• _TASK ITEM_: A word-for-word copy of the records below is required.

• _DATA SUPPLIED_:
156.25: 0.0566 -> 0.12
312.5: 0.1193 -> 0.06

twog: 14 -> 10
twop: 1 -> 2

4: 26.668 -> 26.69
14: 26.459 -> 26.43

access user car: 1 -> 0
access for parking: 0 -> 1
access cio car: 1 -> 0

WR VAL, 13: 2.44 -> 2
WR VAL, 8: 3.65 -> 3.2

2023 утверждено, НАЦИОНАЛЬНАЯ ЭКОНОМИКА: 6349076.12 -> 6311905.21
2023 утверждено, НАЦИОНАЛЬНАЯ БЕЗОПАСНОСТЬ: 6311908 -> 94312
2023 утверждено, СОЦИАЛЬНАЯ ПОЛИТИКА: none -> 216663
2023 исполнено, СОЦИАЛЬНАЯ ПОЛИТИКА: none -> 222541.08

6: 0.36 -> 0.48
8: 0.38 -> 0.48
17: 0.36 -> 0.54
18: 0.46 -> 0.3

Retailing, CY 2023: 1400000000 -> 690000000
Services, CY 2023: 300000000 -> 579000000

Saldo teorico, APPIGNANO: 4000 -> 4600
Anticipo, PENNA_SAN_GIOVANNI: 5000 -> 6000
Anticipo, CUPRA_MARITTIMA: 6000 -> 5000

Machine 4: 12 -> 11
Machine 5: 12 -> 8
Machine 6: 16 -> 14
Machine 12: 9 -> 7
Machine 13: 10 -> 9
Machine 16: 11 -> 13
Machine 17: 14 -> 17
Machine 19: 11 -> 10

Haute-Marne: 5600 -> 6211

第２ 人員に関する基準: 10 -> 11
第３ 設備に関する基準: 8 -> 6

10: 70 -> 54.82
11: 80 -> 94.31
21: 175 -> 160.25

• _TASK OUTPUT_:
156.25: 0.0566 -> 0.12
312.5: 0.1193 -> 0.06

twog: 14 -> 10
twop: 1 -> 2

4: 26.668 -> 26.69
14: 26.459 -> 26.43

access user car: 1 -> 0
access for parking: 0 -> 1
access cio car: 1 -> 0

WR VAL, 13: 2.44 -> 2
WR VAL, 8: 3.65 -> 3.2

2023 утверждено, НАЦИОНАЛЬНАЯ ЭКОНОМИКА: 6349076.12 -> 6311905.21
2023 утверждено, НАЦИОНАЛЬНАЯ БЕЗОПАСНОСТЬ: 6311908 -> 94312
2023 утверждено, СОЦИАЛЬНАЯ ПОЛИТИКА: none -> 216663
2023 исполнено, СОЦИАЛЬНАЯ ПОЛИТИКА: none -> 222541.08

6: 0.36 -> 0.48
8: 0.38 -> 0.48
17: 0.36 -> 0.54
18: 0.46 -> 0.3

Retailing, CY 2023: 1400000000 -> 690000000
Services, CY 2023: 300000000 -> 579000000

Saldo teorico, APPIGNANO: 4000 -> 4600
Anticipo, PENNA_SAN_GIOVANNI: 5000 -> 6000
Anticipo, CUPRA_MARITTIMA: 6000 -> 5000

Machine 4: 12 -> 11
Machine 5: 12 -> 8
Machine 6: 16 -> 14
Machine 12: 9 -> 7
Machine 13: 10 -> 9
Machine 16: 11 -> 13
Machine 17: 14 -> 17
Machine 19: 11 -> 10

Haute-Marne: 5600 -> 6211

第２ 人員に関する基準: 10 -> 11
第３ 設備に関する基準: 8 -> 6

10: 70 -> 54.82
11: 80 -> 94.31
21: 175 -> 160.25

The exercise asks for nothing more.